Yadage can run on various backends such as multiprocessing pools, ipython clusters, or celery clusters. If human intervention is needed for certain steps, it can also be run interactively. Significantly, Yadage is supported by CERN’s reproducible science Framework, Reana and it is used to execute yadage workflows inside Kubernetes in a standardized environment.
Parsl
Parsl scripts can be executed on different execution providers (e.g., PCs, clusters, supercomputers) and using different execution models (e.g., threads, pilot jobs, etc.). Parsl separates the code from the configuration that specifies which execution provider(s) and executor(s) to use. Parsl provides a high level abstraction, called a block, for providing a uniform description of a resource configuration irrespective of the specific execution provider.
The Parsl ecosystem includes specific interfaces for running on many of the popular HTC environments such as Jetstream, Condor, and Slurm. It also has interfaces for commercial cloud providers.
The HighThroughputExecutor
implements hierarchical scheduling and batching and
consistently delivers high throughput task execution on the order of 1000 Nodes
Key to this performance is the coupling between the Parsl driver program and the
executors. It depends on the IPython library in the executor image. The
workflow steps are pickled using CloudPickle
and transmitted.
Conclusions
Both frameworks offer flexible and easy to read workflow definitions which are automatically translated into parallel processing graphs. Both support a number of execution backends to enable execution of the workflows on a variety of hosts and clusters available to our community.
The obvious difference between the two is the choice of language used to represent the workflow. Yadage starts with the popular YAML file format. This follows a traditional approach that represents workflow using a configuration file. Parsl’s unique approach is to use python as the specification language.

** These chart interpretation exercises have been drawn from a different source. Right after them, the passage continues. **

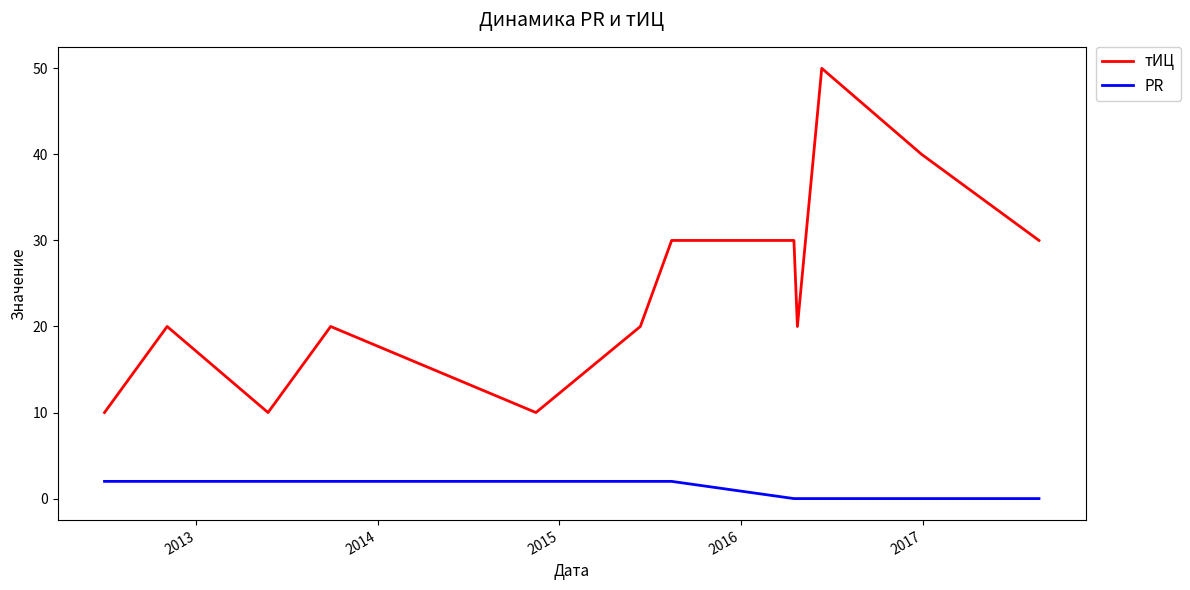

What is the difference between the maximum and minimum values in the PR series?

2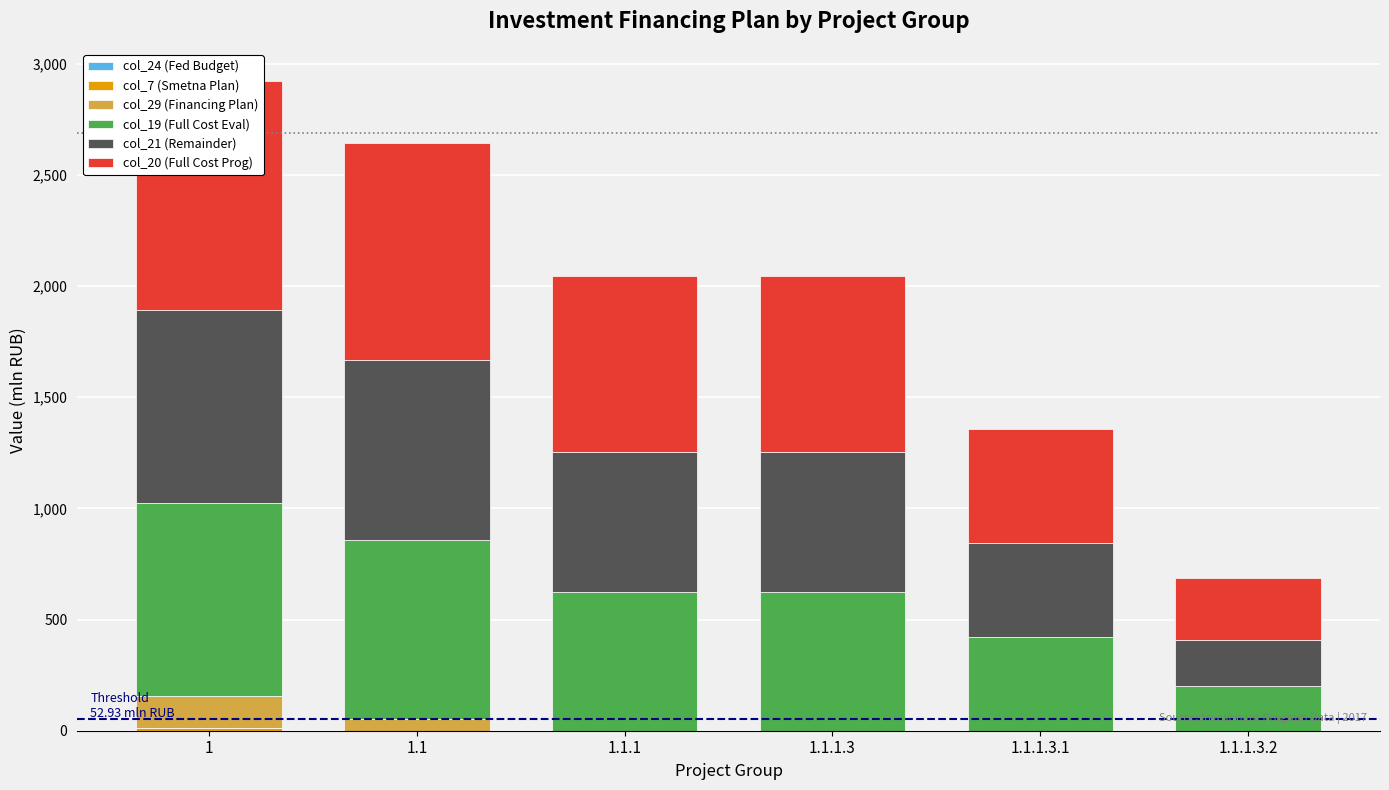

The col_21 (Remainder) series shows 422.8 at 1.1.1.3.1. True or false?

True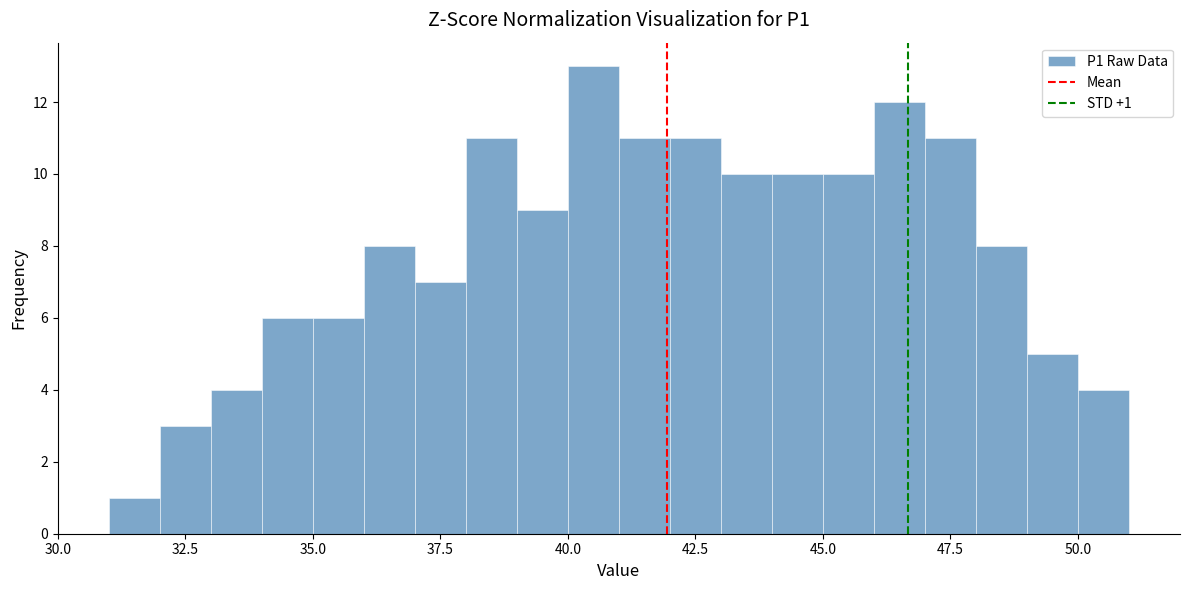

Around what value on the x-axis is the tallest bar? Give the approximate position of its centre, as read against the axis.

40.5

Parsl’s unfamiliar “workflow as code” model takes a little getting used to for new developers, however once the basic concepts are grasped it’s very easy to work with and can express very complicated parallel workflows with ease. Yadage’s YAML files are easy to get started with, but it seems that it would be difficult to specify anything more complicated than a few parallel threads.
The Parsl HighThroughputExecutor has received notoriety as a high performance workflow execution back-end and can scale to thousands of nodes. Delivering this performance requires that Parsl takes control over the execution of the code and depends on the presence of the Parsl library, iPython and Python3 inside any execution environments where it will be run. The versions of these dependencies must match the version of the driver program.
Yadage execution back-ends take a less invasive approach. They will launch docker containers and set the command to run as well as any environment variables. This makes it ideal of reproducible workflows in Reana since there are very few constraints on what can go into the docker image.
Given the expressiveness of Parsl for complicated parallel workflows and the highly performant set of executors, Parsl should be considered for demanding production workflows. However the need to introduce dependencies into the built images would seem to make it unsuitable for preservation. Yadage is a better fit for those applications.